Judge Robert Juckes QC said the drug factory had been run “with great skill” and had a potential yield of 72 kilogrammes a year.
He had to deter others but recognised that Townsend had suicidal tendencies and mental health problems which included autism and asperger’s syndrone.
One of the houses in Wordsworth Green, Malvern, had been left to Townsend by his mother.
He bought the second one a few doors away from drug profits and was buying a third home in Cheshire. Townsend, who had no previous convictions, declined to comment in a police interview.
Defending, Robert Hodgkinson said Townsend had been using cannabis since the age of 15. His supplier had suggested he go into business himself and grow his own drugs. Although he must have had help, he took no part in the selling or distribution of the cannabis.

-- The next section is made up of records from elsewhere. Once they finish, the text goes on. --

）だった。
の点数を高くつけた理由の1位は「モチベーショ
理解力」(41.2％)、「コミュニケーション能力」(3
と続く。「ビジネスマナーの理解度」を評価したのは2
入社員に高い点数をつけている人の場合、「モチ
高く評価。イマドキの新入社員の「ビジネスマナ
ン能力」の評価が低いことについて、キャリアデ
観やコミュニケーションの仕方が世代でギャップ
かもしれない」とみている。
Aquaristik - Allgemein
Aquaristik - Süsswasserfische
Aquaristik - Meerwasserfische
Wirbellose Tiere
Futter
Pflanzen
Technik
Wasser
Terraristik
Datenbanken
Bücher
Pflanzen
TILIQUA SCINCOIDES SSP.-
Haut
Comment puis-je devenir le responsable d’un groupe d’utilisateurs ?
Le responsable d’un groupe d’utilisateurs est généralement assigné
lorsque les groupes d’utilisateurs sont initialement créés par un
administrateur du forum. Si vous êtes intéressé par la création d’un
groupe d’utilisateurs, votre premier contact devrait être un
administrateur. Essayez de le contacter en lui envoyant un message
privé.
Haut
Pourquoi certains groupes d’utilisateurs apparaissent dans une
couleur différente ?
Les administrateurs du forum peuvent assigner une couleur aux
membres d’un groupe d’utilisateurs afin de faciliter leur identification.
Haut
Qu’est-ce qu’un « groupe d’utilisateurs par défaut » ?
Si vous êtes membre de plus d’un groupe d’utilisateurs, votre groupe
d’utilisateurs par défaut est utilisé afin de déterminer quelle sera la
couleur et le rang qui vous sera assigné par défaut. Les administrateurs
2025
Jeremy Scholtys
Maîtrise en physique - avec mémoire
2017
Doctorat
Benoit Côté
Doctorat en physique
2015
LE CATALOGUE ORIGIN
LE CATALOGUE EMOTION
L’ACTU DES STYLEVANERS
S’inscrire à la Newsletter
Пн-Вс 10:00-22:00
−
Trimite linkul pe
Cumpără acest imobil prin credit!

Mr Hodgkinson said he would lose all three properties he owned after a confiscation hearing to be held at a later date.
He had been seeing psychiatrists since the age of 10. He suffered from obsessions such as body-building and taking steroids, and would set his alarm clock in order to eat an extra meal in the middle of the night.
Mr Hodgkinson said he had been sectioned under the Mental Health Act after taking an overdose. He then absconded with stolen tablets and took another potentially lethal dose. Townsend now threatened to throw himself under a train.
A psychiatrist told the court he feared incarceration would mean his mental health deteriorating. He recommended a hospital order.
But the judge said a lower sentence than one recommended under the guidlines reflected Townsend’s difficulties.
He had read “with great sadness” letters from his family and would support any steps psychiatrists took in the future to move him from jail to a secure hospital.